**RECORDS FOR THIS EXERCISE:**
○ ○ ○ ○ ○
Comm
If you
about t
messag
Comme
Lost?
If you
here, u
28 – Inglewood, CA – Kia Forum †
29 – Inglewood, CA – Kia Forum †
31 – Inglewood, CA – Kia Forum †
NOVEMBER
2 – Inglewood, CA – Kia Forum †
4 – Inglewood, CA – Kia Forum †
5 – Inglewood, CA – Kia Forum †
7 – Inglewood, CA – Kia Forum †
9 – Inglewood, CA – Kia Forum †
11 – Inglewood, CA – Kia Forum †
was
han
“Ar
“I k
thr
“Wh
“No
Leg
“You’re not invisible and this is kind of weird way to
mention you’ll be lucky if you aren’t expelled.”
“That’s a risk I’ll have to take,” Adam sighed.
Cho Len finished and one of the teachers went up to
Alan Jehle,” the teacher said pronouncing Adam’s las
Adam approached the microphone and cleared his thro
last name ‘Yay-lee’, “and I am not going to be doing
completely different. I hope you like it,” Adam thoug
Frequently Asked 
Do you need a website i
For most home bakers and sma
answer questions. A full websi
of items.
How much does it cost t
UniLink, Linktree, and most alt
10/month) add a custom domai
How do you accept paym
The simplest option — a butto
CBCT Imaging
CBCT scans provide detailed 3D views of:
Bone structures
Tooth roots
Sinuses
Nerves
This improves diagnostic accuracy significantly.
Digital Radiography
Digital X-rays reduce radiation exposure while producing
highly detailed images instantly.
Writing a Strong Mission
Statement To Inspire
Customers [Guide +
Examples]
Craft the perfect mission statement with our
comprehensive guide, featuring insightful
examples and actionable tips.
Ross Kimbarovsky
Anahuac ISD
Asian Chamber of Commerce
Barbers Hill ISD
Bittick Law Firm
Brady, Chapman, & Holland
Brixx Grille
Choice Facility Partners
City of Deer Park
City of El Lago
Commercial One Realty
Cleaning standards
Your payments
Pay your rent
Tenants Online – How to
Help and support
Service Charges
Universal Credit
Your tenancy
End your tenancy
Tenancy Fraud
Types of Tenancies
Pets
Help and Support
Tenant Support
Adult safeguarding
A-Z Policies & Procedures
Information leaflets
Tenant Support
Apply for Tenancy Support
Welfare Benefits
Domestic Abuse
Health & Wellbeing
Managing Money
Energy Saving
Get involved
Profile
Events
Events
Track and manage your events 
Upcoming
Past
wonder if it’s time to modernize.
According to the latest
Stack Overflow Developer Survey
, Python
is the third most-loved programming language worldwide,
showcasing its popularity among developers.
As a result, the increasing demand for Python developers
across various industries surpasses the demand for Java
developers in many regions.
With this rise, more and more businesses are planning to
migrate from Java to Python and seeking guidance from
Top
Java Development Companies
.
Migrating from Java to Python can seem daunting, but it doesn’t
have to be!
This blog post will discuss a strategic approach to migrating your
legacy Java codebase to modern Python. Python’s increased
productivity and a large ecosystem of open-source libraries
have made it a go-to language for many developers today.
○ ○ ○ ○ ○
Reproduce the lines of the records exactly, from the first one through the line that contains "5 – Inglewood, CA – Kia Forum †".

**SOLUTION:**
Comm
If you
about t
messag
Comme
Lost?
If you
here, u
28 – Inglewood, CA – Kia Forum †
29 – Inglewood, CA – Kia Forum †
31 – Inglewood, CA – Kia Forum †
NOVEMBER
2 – Inglewood, CA – Kia Forum †
4 – Inglewood, CA – Kia Forum †
5 – Inglewood, CA – Kia Forum †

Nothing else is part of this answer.